Tudo mudou em menos de uma década. Em 2003, o "ugly" Arsenal deu lugar ao time que ganhou o apelido de “Invincibles”. Tinha Thierry Henry e Dennis Bergkamp, uma formação virada para a construção do jogo e criação de espaços que serviu de modelo para times radicalmente avessos ao estilo britânico.

Mais importante ainda, a passagem do estilo rústico ao gourmet foi uma consequência da internacionalização massiva do plantel. Em 2005, o time de Londres foi o primeiro a alinhar um onze na Premier League só com estrangeiros. No mesmo ano, o referendo sobre a nova constituição europeia era cancelado no Reino Unido, e o psicodrama da relação com a União Europeia, mais ou menos resolvido durante o governo Tony Blair, começava a voltar com força no debate nacional.

A sensação de que a Inglaterra estava perdendo a sua identidade não se limitava ao gramado. Tottenham, Chelsea, Manchester United, Liverpool e muitos outros clubes foram adquiridos por proprietários estrangeiros.

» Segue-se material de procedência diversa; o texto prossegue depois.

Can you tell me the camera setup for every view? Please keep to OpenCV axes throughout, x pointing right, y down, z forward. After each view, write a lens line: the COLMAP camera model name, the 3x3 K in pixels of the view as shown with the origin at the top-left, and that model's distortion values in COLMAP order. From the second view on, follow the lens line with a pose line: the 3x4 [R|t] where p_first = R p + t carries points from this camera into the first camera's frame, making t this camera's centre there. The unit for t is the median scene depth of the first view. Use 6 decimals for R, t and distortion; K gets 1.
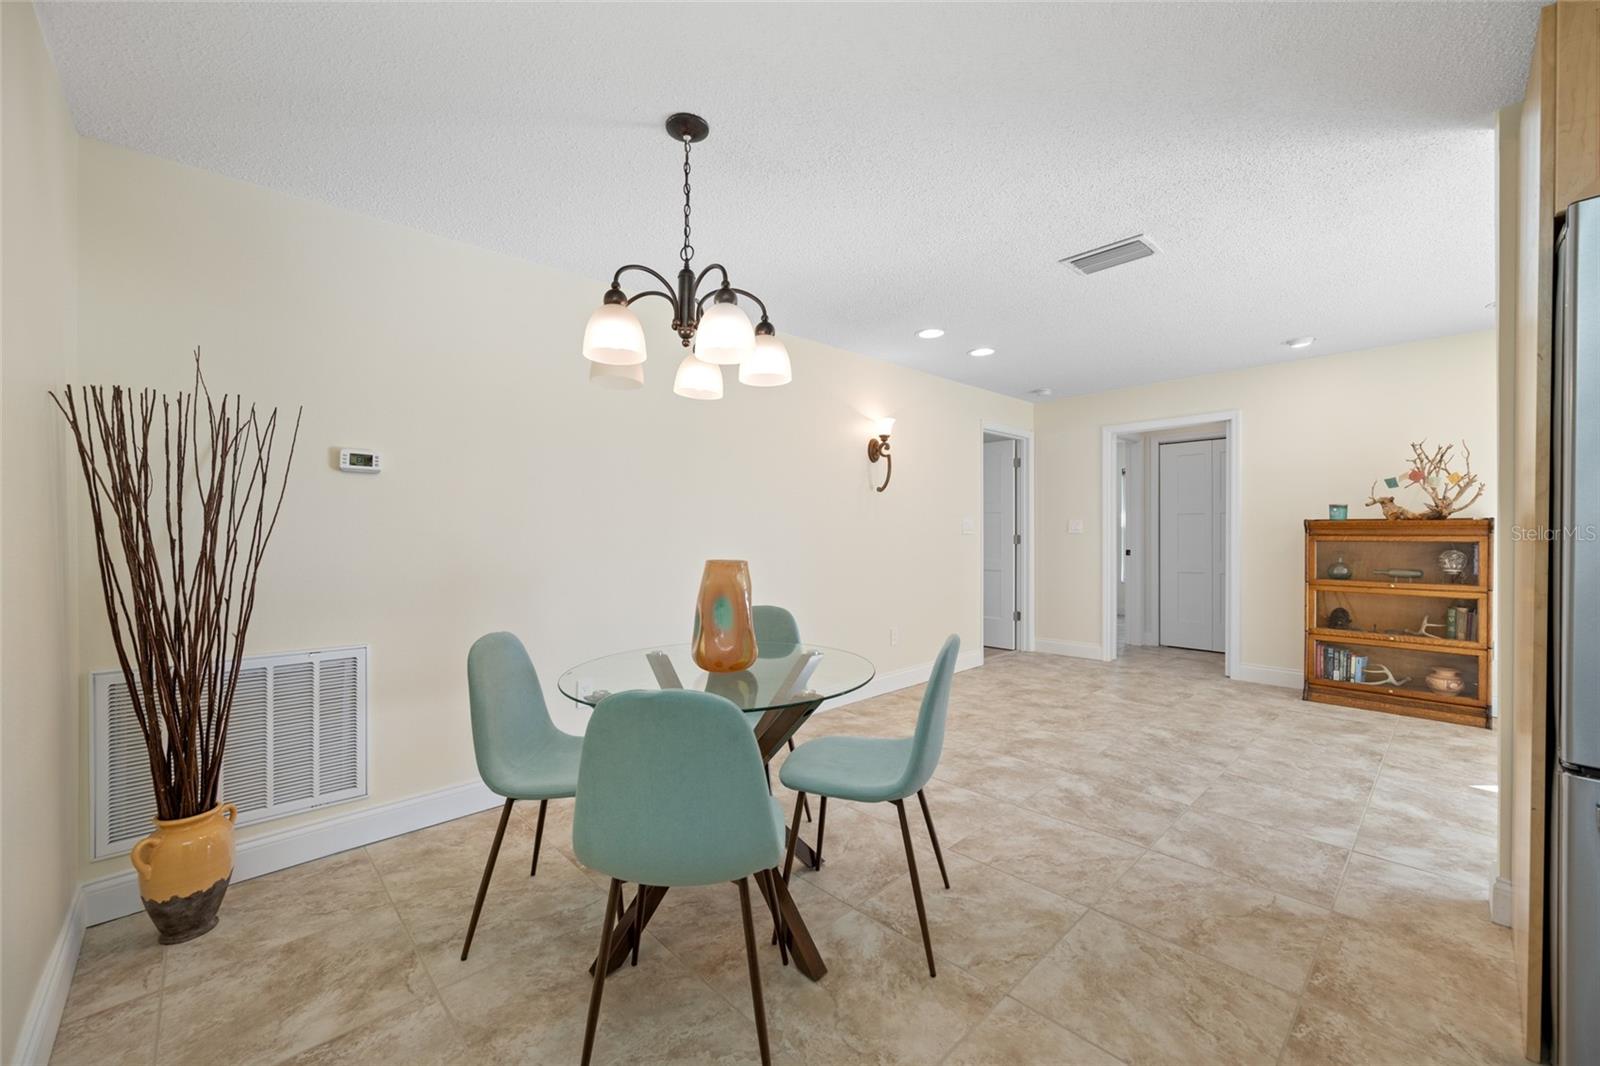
lens RADIAL K [[620.3, 0, 800.0], [0, 620.3, 533.0], [0, 0, 1]] dist [-0.010687, -0.000096]
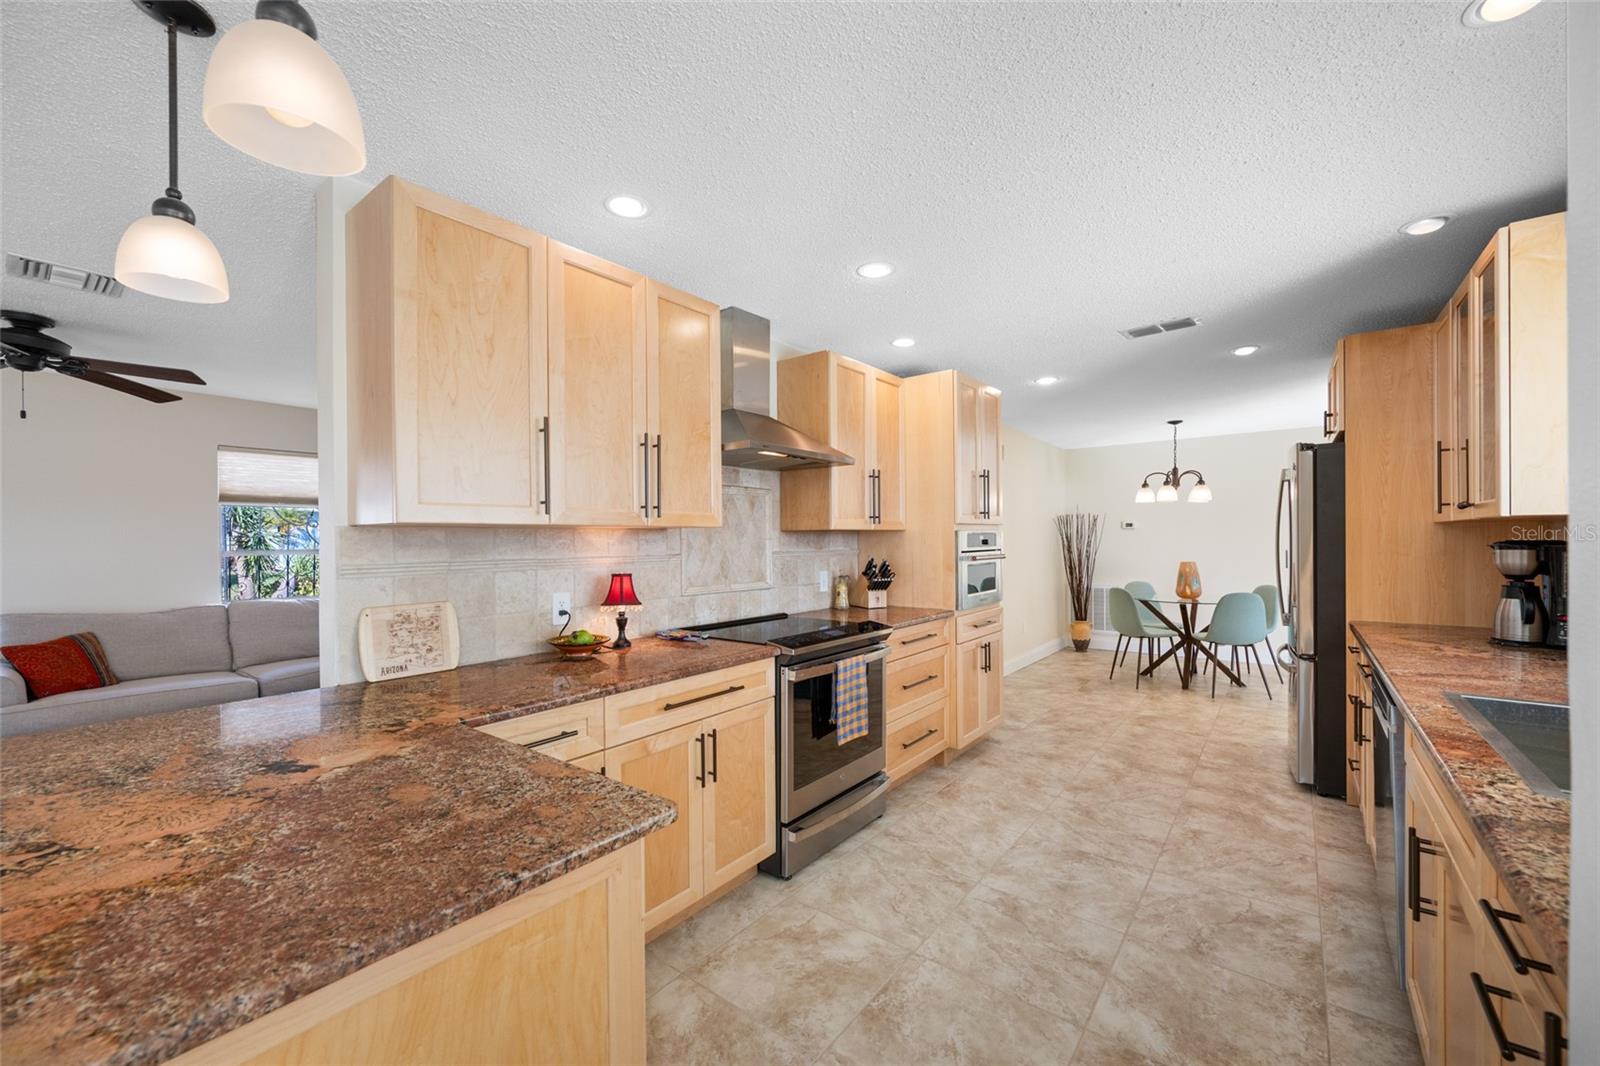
lens RADIAL K [[639.0, 0, 798.0], [0, 639.0, 539.4], [0, 0, 1]] dist [-0.000210, -0.000178]
pose [[0.151416, 0.006057, -0.988452, 1.614174], [0.002392, 0.999976, 0.006494, -0.050859], [0.988467, -0.003347, 0.151398, -0.820629]]
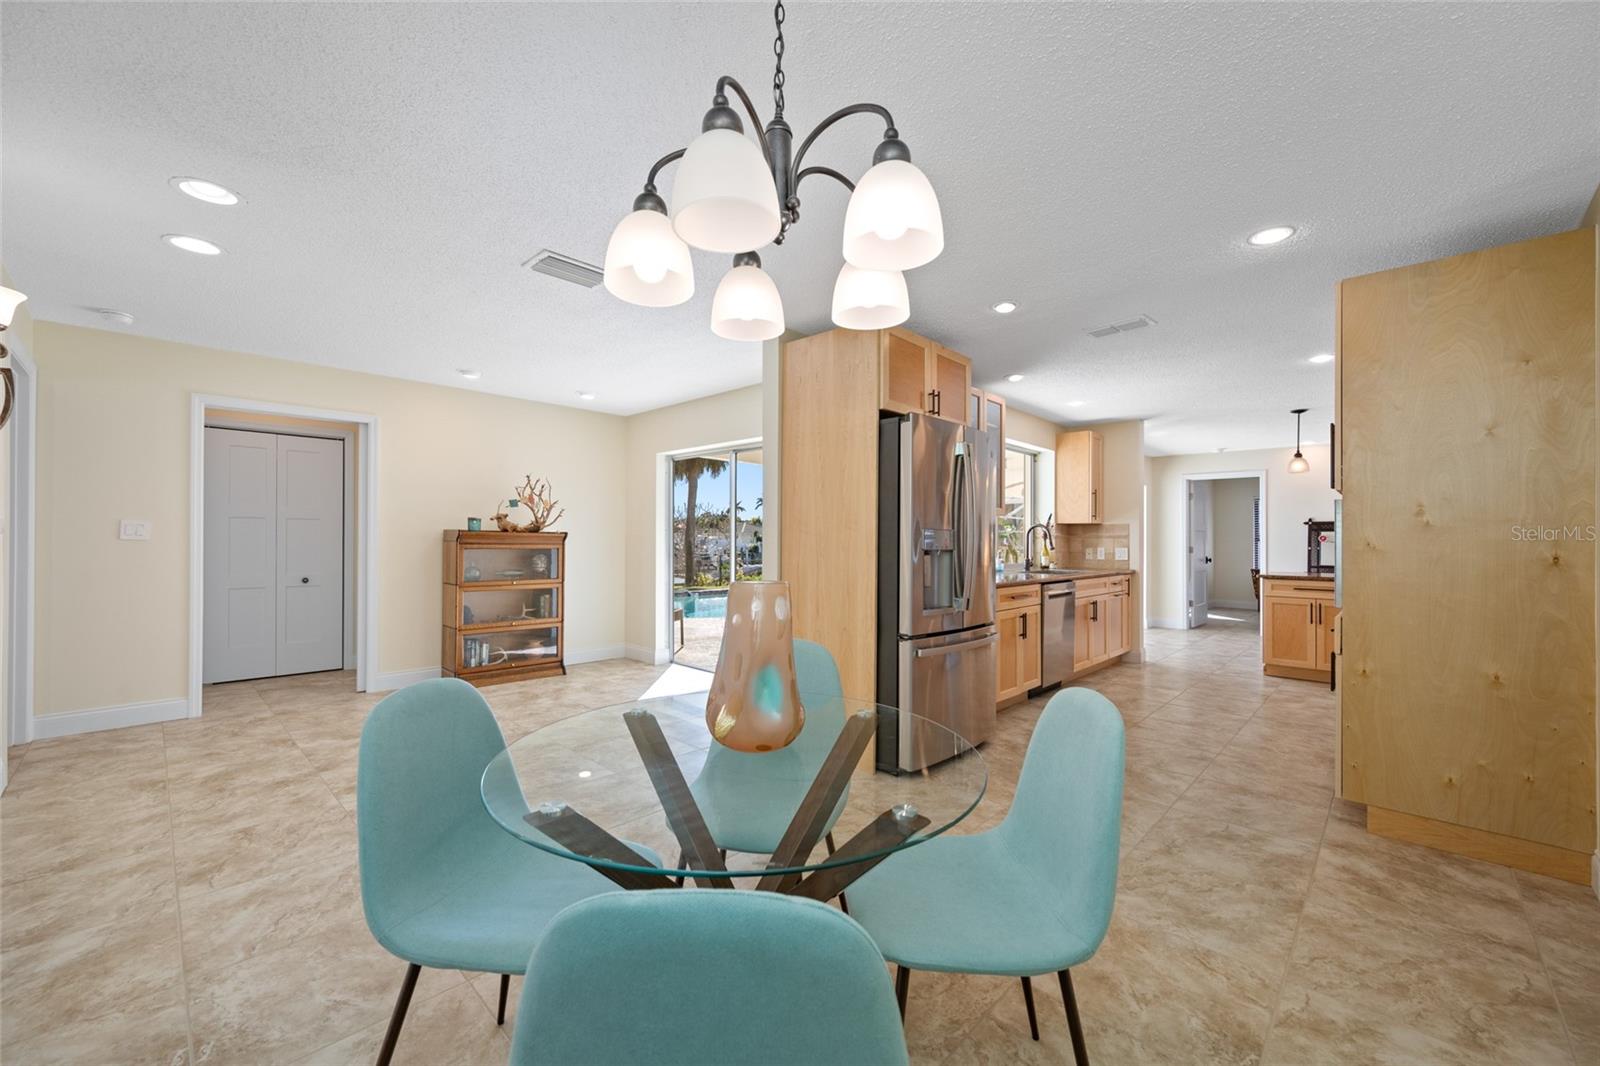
lens RADIAL K [[628.2, 0, 799.4], [0, 628.2, 530.8], [0, 0, 1]] dist [0.001146, 0.000010]
pose [[-0.050163, 0.021435, 0.998511, -0.501616], [-0.003502, 0.999760, -0.021638, 0.003852], [-0.998735, -0.004582, -0.050076, 0.601086]]
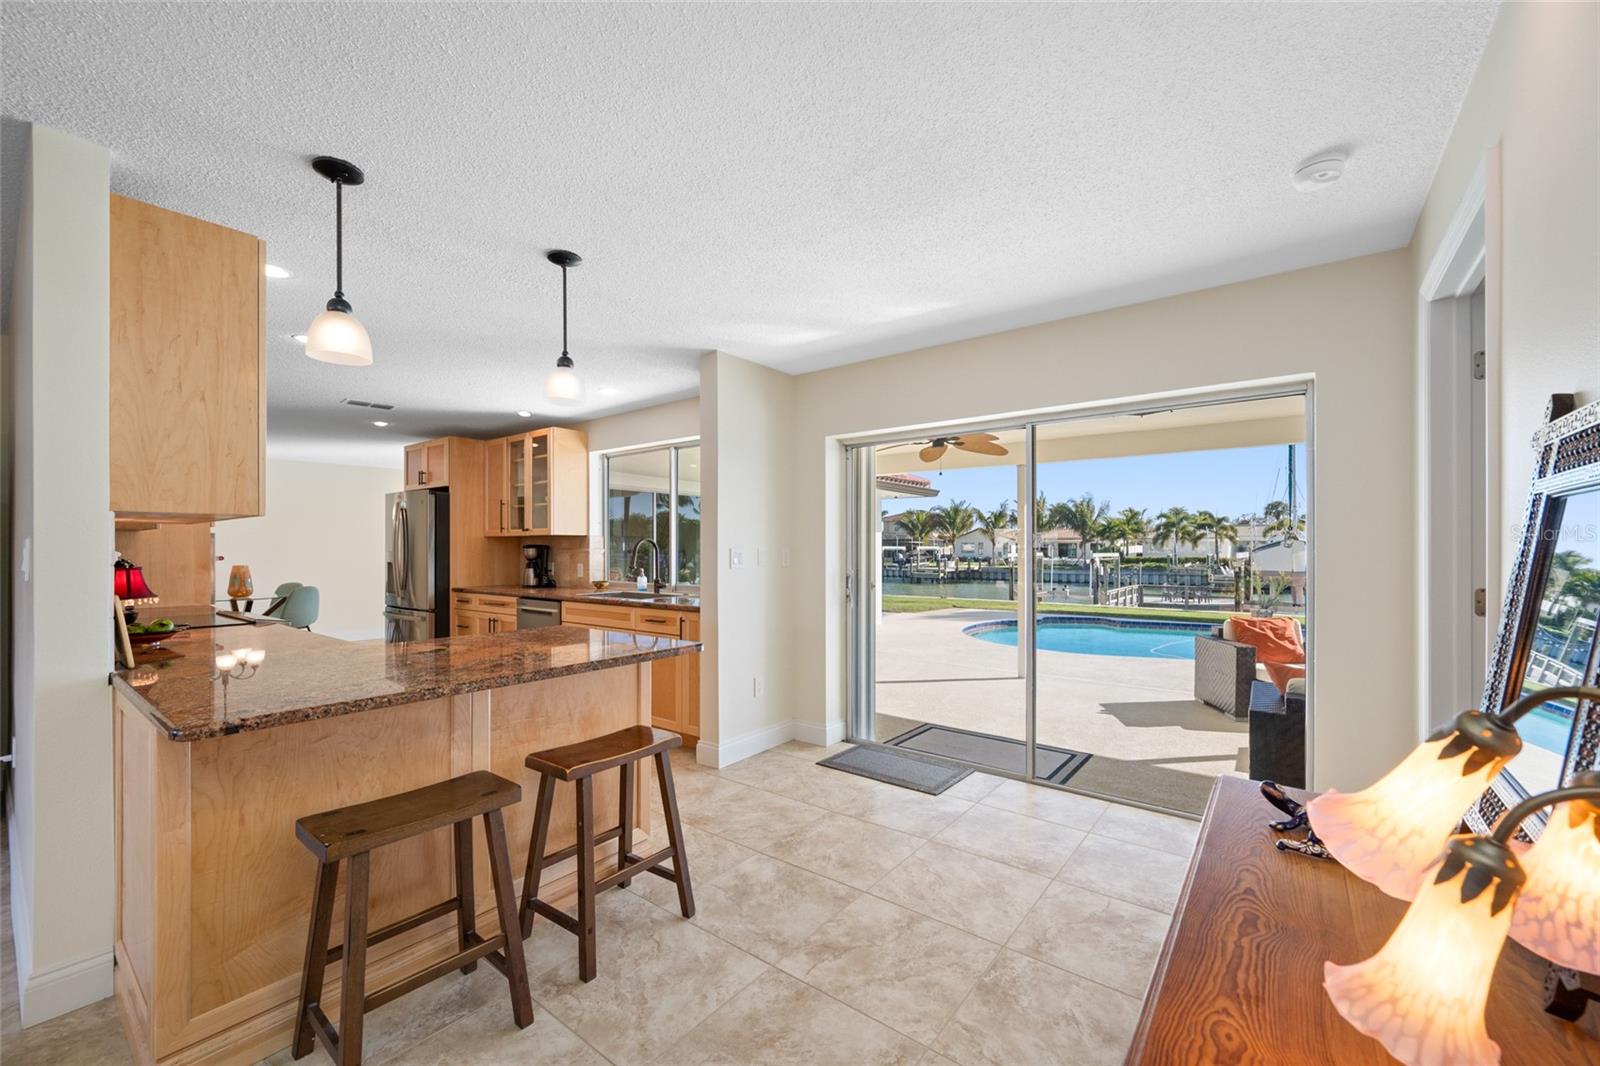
lens RADIAL K [[633.2, 0, 819.9], [0, 633.2, 559.4], [0, 0, 1]] dist [-0.000576, -0.000067]
pose [[0.984615, 0.002247, 0.174724, 1.500934], [-0.004724, 0.999894, 0.013762, -0.028992], [-0.174675, -0.014375, 0.984521, -1.850629]]
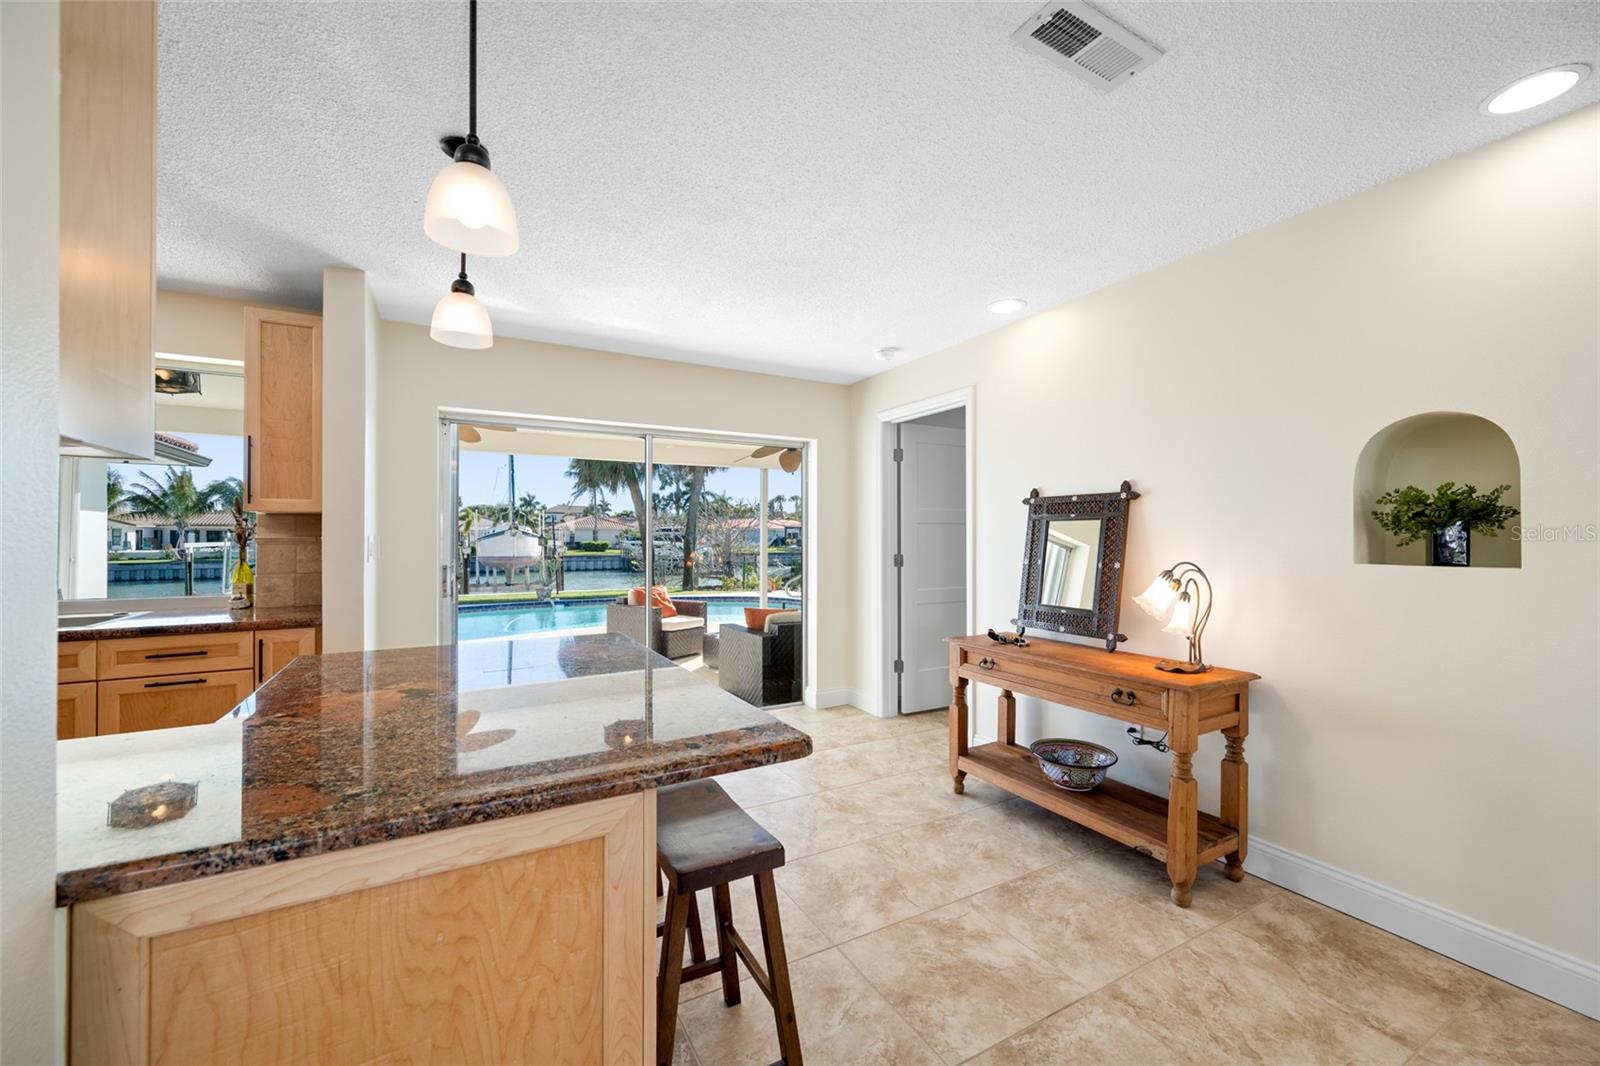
lens RADIAL K [[612.3, 0, 809.1], [0, 612.3, 538.0], [0, 0, 1]] dist [-0.015354, 0.000052]
pose [[0.232644, 0.005077, 0.972549, 0.840640], [0.000182, 0.999986, -0.005264, -0.021783], [-0.972562, 0.001402, 0.232640, -1.458164]]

Em alguns casos, os novos patrões criaram uma relação de carinho com a torcida. Em 2018, o Leicester sofreu horrores com a morte do seu presidente, o tailandês Vichai Srivaddhnaprabha. Mas na maior parte das vezes a entrada de um estrangeiro foi vivida como a privatização de um recurso público. Associações de torcedores em Manchester e Liverpool tentam resgatar a propriedade do clube por todos os meios.

A revolta contra a União Europeia é, na sua essência, uma revolta contra a era da globalização.

Globalização que permitiu aos times ingleses terem os melhores jogadores, independentemente de onde eles tenham nascido. O resultado disso é o domínio dos clubes da Premier League em competições europeias na atual temporada. O Chelsea venceu o também londrino Arsenal na final da Liga Europa, em Baku. Liverpool e Tottenham disputam a final da Champions League, neste sábado (1º), em Madri.

Orientada por um técnico com sotaque incompreensível e liderada por jogadores toscos mas valentes, a seleção inglesa na última Copa realizou, de alguma forma, o desejo de regresso aos velhos tempos formulado pelos defensores do brexit.

O time de 2018 não tinha nada a ver com o time de 2006, recheado com estrelas caprichosas como Beckham –um dos raros ingleses a brilhar no exterior– um técnico sueco, e jogadores politicamente engajados como Sol Campbell. Mas o regresso ao futebol autêntico também traz os seus riscos. Embora a federação inglesa tenha oferecido garantias de que o brexit não afetará o mundo do futebol, as restrições na relação com a União Europeia terão um impacto profundo nas formações de base.

Será mais difícil, por exemplo, para jovens jogadores de países europeus continuarem a sua formação em times ingleses. Um mercado importante que rendeu craques como Patrick Vieira e Gerard Piqué. No futebol como na vida real, a busca obsessiva pelo passado pode acabar no mais puro retrocesso.